Corps en partage
Résumé
Henry Maldiney (1991 : 101) reports the example of a patient in whom the own and the foreign are not separated but caught in an incessant tug of war: "the same patient may not feel that a part of his body is being touched (so much he is hardly his), but to be upset because a chair is removed in front of him, so much the things around him are his flesh." The idea of the shared body refers in the study of psychoses to two closely related processes. linked, which can be quite disturbing: either the body is deconstructed and fragmented, or it becomes intertwined with the other bodies present in its environment. The mirror should in principle allow toddlers to anticipate, in an imaginary way, their unity by perceiving their own image. This self-image, which is therefore not innate, is then gradually reinforced through different stages of awareness. When a person cannot identify their own body schema, the fantasy of the fragmented body can arise. In this case, the subject experiences difficulty demarcating the boundaries between his body and what surrounds him.

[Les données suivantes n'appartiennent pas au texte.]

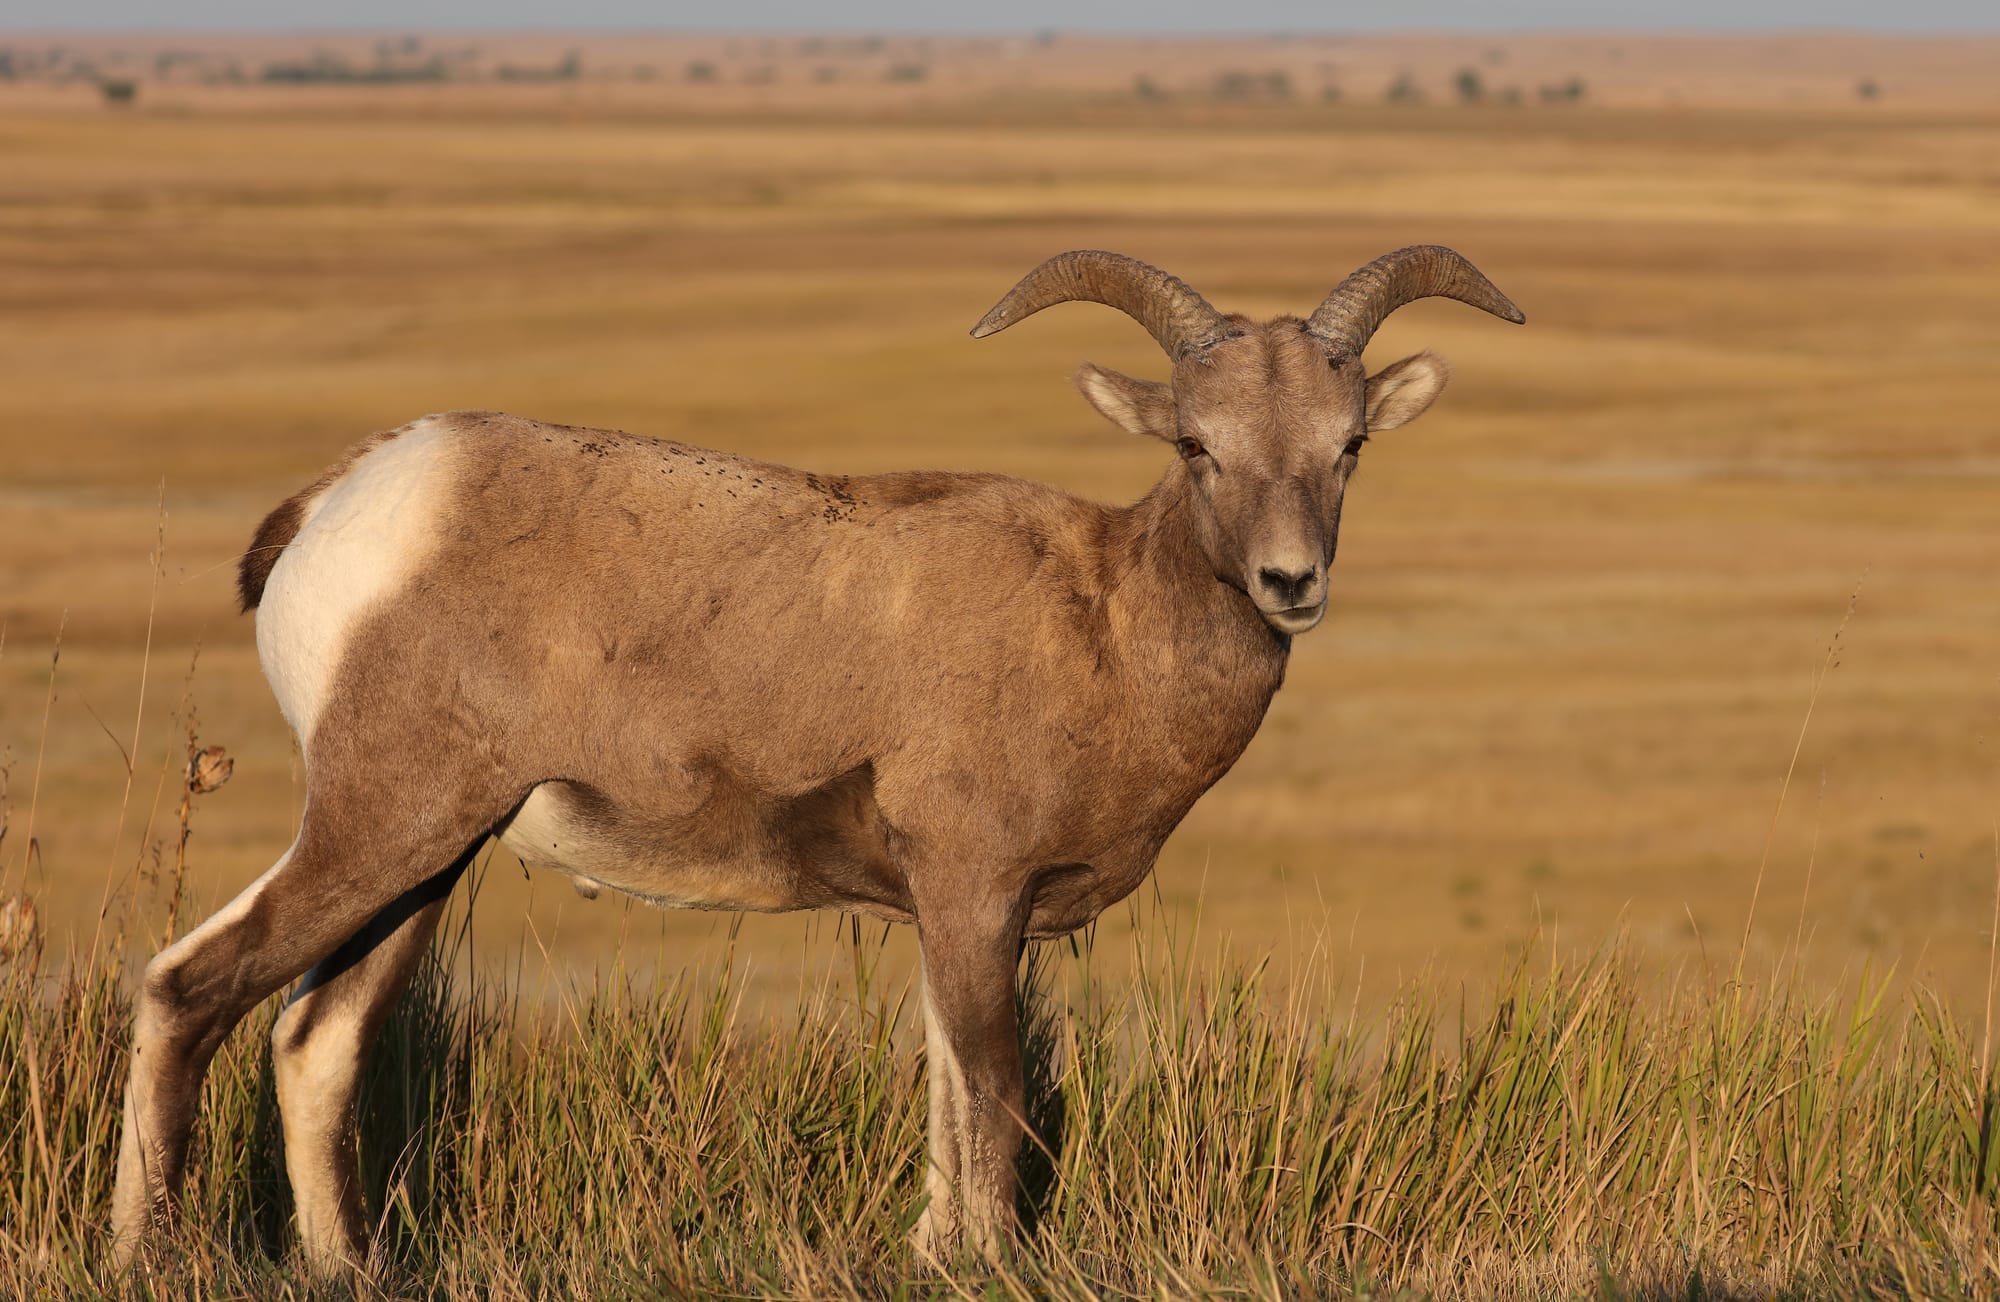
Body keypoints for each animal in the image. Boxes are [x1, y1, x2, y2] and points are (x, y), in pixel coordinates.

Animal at [110, 245, 1522, 1274]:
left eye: (1346, 446)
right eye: (1195, 445)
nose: (1290, 584)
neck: (1103, 626)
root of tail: (337, 511)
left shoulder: (958, 917)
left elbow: (950, 1089)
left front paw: (935, 1249)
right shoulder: (970, 893)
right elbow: (993, 1088)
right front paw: (983, 1258)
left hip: (424, 863)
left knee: (316, 1040)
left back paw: (350, 1268)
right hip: (378, 826)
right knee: (189, 989)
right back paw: (152, 1256)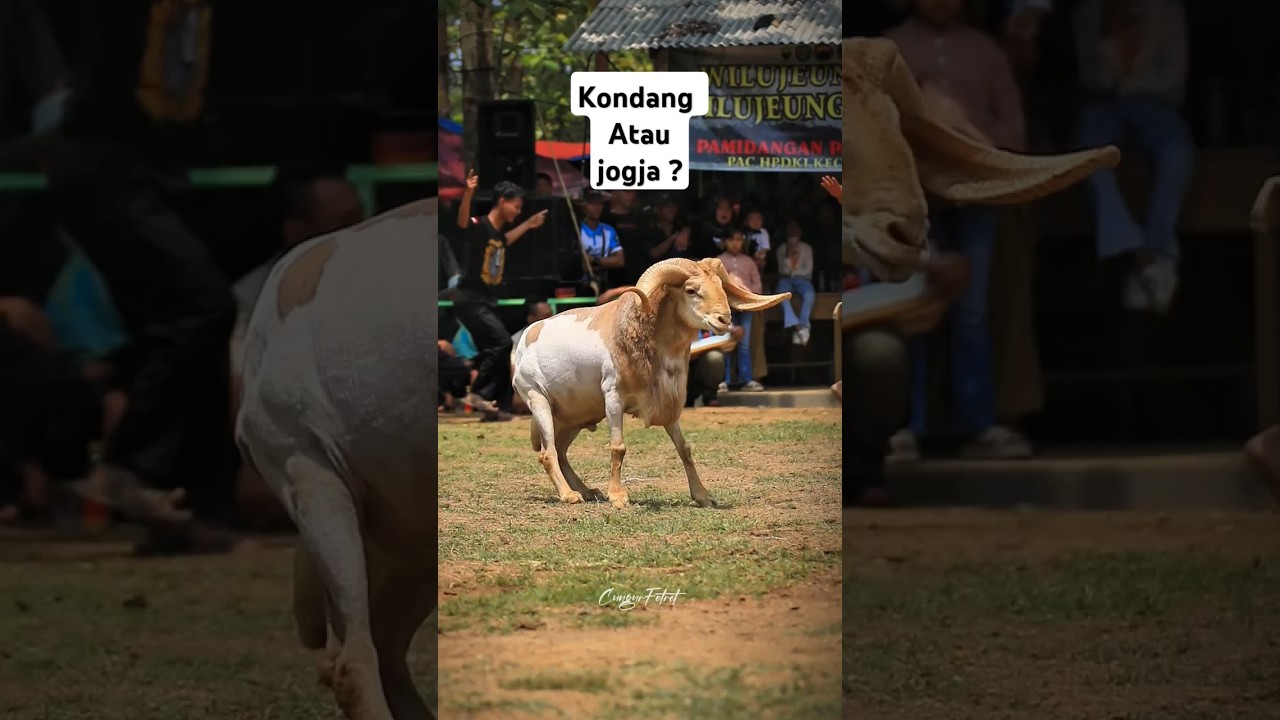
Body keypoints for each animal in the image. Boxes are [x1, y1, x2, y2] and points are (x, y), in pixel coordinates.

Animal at [511, 257, 789, 509]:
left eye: (720, 286)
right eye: (691, 290)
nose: (724, 319)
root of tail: (523, 343)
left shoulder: (667, 404)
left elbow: (684, 448)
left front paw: (703, 496)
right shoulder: (613, 398)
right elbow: (618, 448)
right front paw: (618, 497)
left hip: (573, 418)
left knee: (560, 451)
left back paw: (588, 491)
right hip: (539, 402)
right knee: (548, 453)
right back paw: (570, 495)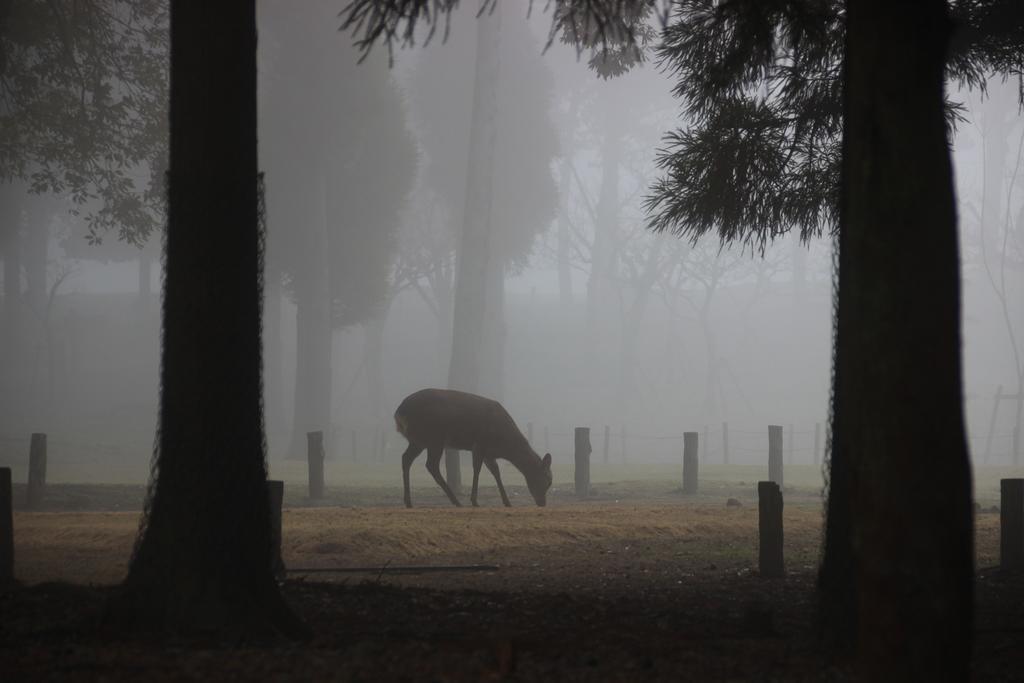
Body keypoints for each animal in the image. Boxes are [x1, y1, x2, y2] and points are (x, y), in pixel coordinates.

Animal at [393, 389, 552, 507]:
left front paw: (507, 502)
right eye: (547, 480)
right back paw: (456, 501)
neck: (504, 445)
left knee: (406, 458)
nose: (542, 503)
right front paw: (474, 501)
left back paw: (408, 502)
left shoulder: (489, 453)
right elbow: (477, 469)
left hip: (418, 441)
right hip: (434, 437)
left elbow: (496, 472)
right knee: (431, 465)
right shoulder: (480, 443)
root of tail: (399, 413)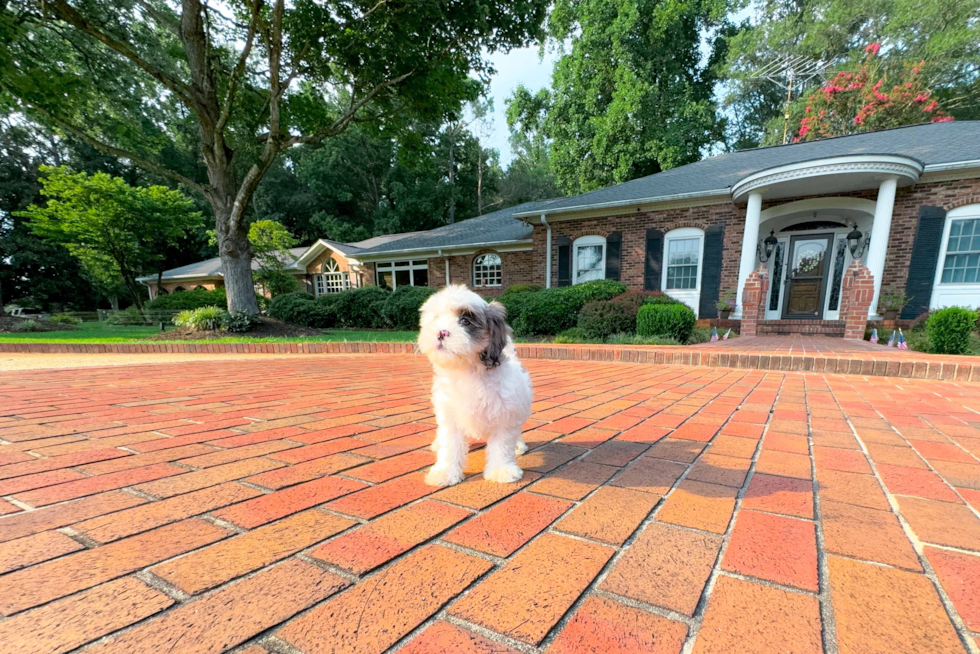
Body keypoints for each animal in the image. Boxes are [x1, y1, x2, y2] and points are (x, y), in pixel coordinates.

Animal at [416, 288, 532, 486]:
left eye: (465, 321)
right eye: (436, 319)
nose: (441, 332)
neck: (468, 370)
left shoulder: (505, 413)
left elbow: (502, 444)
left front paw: (501, 469)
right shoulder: (449, 413)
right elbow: (450, 444)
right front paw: (445, 472)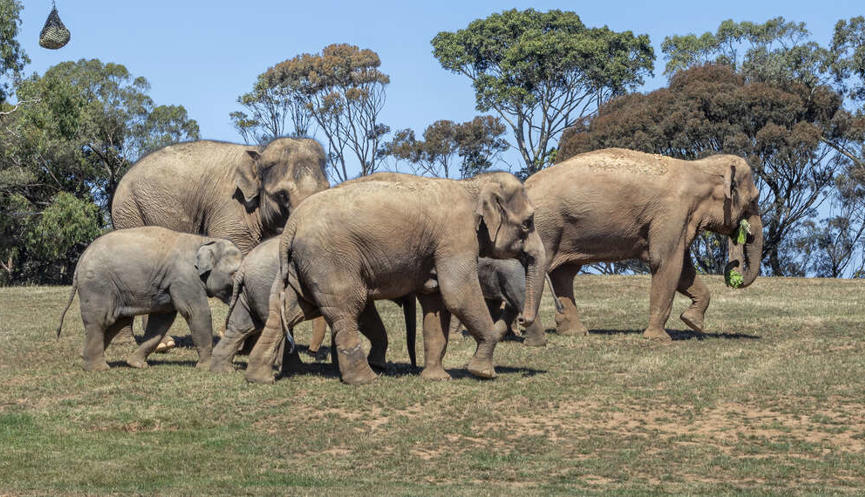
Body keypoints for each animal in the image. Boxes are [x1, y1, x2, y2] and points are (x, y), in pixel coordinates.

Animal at [56, 227, 242, 371]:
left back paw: (84, 356)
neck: (204, 240)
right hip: (97, 284)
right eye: (234, 273)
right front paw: (207, 366)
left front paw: (136, 364)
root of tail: (81, 259)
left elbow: (162, 321)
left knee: (117, 321)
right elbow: (196, 312)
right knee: (100, 320)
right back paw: (98, 368)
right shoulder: (184, 278)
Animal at [111, 137, 329, 351]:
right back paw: (142, 344)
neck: (259, 153)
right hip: (129, 212)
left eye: (327, 190)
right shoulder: (231, 208)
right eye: (282, 195)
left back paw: (162, 343)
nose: (312, 350)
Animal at [209, 237, 418, 373]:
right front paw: (377, 366)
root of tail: (244, 267)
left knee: (242, 326)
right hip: (264, 289)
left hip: (248, 293)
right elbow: (367, 318)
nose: (414, 367)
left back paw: (223, 369)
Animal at [244, 171, 547, 385]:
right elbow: (457, 294)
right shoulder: (455, 237)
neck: (473, 184)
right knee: (346, 308)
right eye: (528, 223)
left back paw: (259, 377)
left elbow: (436, 303)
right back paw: (365, 380)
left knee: (290, 309)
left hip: (303, 265)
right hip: (329, 261)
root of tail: (291, 225)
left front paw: (436, 378)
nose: (522, 320)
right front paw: (483, 373)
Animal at [521, 148, 763, 345]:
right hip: (544, 225)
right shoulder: (671, 211)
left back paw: (575, 333)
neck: (698, 167)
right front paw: (658, 338)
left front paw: (692, 322)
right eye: (753, 199)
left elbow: (684, 269)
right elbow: (666, 262)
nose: (734, 268)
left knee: (564, 273)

Our object here will obviously not be to claim to take part in these debates but rather to grasp their eminently evocative character in order to understand how, in their own way, the artists Diana Quinby, Eric Monbel and Emmanuelle Gailliez, operate games of passage of the body perceived intrinsically, specific to itself and determined within its rational limits, to the existing body, contextualized or amended by the circumstances of the visible. Based on a few selected and non-exhaustive works, we will propose to describe and analyze these singular divisions of the body where fragmentation, splitting, dislocation, are plastically accompanied by phenomena of conversions, co-corporeality, of contiguity.
Henry Maldiney (1991 : 101) rapporte l’exemple d’un patient chez qui le propre et l’étranger ne sont pas séparés mais pris dans un incessant bras de fer : « le même malade peut ne pas sentir qu’on touche une partie de son corps (tellement il est peu sien), mais être bouleversé parce qu’on enlève une chaise devant lui, tant les choses autour de lui sont sa chair.» L'idée du corps en partage se réfère dans l'étude des psychoses à deux processus étroitement liés, qui peuvent être assez troublants : soit le corps est déconstruit et fragmenté, soit il s'entremêle avec les autres corps présents dans son environnement. Le miroir, doit en principe permettre aux tout-petits d'anticiper, de manière imaginaire, leur unité en percevant leur propre image. Cette image de soi, qui n'est donc pas innée, est ensuite renforcée progressivement à travers différents stades de prise de conscience. Lorsqu'une personne ne parvient pas à identifier son propre schéma corporel, le fantasme du corps morcelé, peut survenir. Dans ce cas, le sujet éprouve des difficultés à délimiter les frontières entre son corps et ce qui l'entoure.
Notre objet ici ne sera évidemment pas de prétendre prendre part à ces débats mais plutôt d’en saisir le caractère éminemment évocateur afin de comprendre combien, à leur manière, les artistes Diana Quinby, Eric Monbel et Emmanuelle Gailliez, opèrent des jeux de passage du corps perçu intrinsèquement, propre à lui-même et déterminé dans ses limites rationnelles, au corps existant, contextualisé ou amendé par les circonstances du visible. À partir de quelques œuvres choisies et non-exhaustives, nous nous proposerons de décrire et d’analyser ces singuliers partages du corps où le morcellement, le dédoublement, la dislocation, s’accompagnent plastiquement de phénomènes de conversions, de co-corporéité, de contiguïté.